Il presente documento rappresenta un comunicato e non costituisce un prospetto ai sensi della Direttiva Prospetti. Il presente comunicato è stato predisposto sul presupposto che qualsiasi offerta di strumenti finanziari cui lo stesso faccia riferimento in qualsiasi Stato membro dello Spazio Economico Europeo ("SEE") che abbia recepito la Direttiva Prospetti (ciascuno, un "Stato Membro Rilevante") sarà effettuata sulla base di un prospetto approvato dall'autorità competente e pubblicato in conformità a quanto previsto dalla Direttiva Prospetti (l'"Offerta Pubblica Consentita") e/o ai sensi di un'esenzione dal requisito di pubblicazione di un prospetto per offerte di strumenti finanziari prevista dalla Direttiva Prospetti o dal Regolamento Prospetti.
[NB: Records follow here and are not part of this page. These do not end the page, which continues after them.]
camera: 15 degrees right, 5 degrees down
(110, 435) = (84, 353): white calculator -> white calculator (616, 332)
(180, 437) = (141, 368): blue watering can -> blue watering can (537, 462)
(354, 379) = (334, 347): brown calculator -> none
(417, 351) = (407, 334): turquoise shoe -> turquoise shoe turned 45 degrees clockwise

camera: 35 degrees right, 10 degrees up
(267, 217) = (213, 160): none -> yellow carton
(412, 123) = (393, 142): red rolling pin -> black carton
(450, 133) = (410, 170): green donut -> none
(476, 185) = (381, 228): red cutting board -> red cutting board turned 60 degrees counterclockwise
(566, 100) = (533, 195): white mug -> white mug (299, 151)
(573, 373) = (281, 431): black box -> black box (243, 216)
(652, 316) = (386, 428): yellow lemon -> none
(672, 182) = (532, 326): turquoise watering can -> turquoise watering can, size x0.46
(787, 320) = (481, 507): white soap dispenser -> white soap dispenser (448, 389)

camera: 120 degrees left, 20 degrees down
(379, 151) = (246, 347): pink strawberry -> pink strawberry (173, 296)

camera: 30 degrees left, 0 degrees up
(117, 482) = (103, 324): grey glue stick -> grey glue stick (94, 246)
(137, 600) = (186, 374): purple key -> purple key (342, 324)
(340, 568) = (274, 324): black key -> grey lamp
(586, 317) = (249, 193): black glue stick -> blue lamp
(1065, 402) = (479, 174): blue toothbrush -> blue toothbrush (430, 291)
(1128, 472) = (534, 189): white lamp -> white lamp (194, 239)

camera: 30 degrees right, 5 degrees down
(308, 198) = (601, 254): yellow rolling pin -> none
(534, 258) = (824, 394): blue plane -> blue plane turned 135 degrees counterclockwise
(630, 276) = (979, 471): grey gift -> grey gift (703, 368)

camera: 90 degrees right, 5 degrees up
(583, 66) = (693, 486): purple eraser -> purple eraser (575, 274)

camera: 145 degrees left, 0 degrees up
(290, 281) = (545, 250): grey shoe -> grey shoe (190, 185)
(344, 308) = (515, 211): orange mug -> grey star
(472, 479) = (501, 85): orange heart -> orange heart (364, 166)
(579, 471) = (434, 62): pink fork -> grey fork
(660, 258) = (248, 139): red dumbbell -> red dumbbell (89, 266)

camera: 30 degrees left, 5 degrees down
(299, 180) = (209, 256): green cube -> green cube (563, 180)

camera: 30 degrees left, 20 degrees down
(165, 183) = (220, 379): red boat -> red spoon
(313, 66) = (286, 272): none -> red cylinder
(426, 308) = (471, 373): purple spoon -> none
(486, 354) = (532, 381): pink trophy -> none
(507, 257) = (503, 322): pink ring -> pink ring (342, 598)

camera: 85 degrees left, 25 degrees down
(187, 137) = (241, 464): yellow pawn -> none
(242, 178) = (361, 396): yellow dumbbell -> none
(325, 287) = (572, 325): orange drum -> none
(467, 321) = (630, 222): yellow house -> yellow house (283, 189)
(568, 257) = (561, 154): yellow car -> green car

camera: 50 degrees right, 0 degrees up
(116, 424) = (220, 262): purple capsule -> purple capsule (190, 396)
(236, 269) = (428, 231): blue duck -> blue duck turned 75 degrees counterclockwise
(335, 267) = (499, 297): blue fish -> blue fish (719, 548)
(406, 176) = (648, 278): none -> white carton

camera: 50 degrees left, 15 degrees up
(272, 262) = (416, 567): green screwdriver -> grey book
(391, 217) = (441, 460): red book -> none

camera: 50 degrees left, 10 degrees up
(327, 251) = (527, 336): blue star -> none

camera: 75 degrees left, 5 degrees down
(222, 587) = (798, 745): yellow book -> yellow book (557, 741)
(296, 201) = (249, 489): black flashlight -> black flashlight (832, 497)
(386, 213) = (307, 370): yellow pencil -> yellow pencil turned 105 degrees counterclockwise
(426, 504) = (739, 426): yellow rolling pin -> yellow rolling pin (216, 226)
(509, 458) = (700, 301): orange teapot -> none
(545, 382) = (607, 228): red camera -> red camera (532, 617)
Conseguentemente, chiunque effettui o intenda effettuare un'offerta di strumenti finanziari in uno Stato Membro Rilevante diversa dall'Offerta Pubblica Consentita può farlo esclusivamente laddove non sia previsto alcun obbligo per la Società di pubblicare rispettivamente un prospetto ai sensi dell'articolo 3 della Direttiva Prospetto o un supplemento al prospetto ai sensi dell'articolo 16 della Direttiva Prospetto, in relazione a tale offerta. L'espressione "Direttiva Prospetti" indica la Direttiva 2003/71/CE (tale Direttiva e le relative modifiche, nonché la Direttiva 2010/73/UE, nella misura in cui sia recepita nello Stato Membro Rilevante) unitamente a qualsiasi misura di attuazione nel relativo stato membro; l'espressione "Regolamento Prospetti" indica il Regolamento UE 2017/1129. Gli investitori non dovrebbero sottoscrivere alcuno strumento finanziario di cui al presente documento se non sulla base delle informazioni contenute nel relativo prospetto. Qualunque offerta pubblica sarà realizzata esclusivamente in Italia sulla base di un prospetto che sarà approvato da CONSOB e pubblicato in conformità alla regolamentazione applicabile.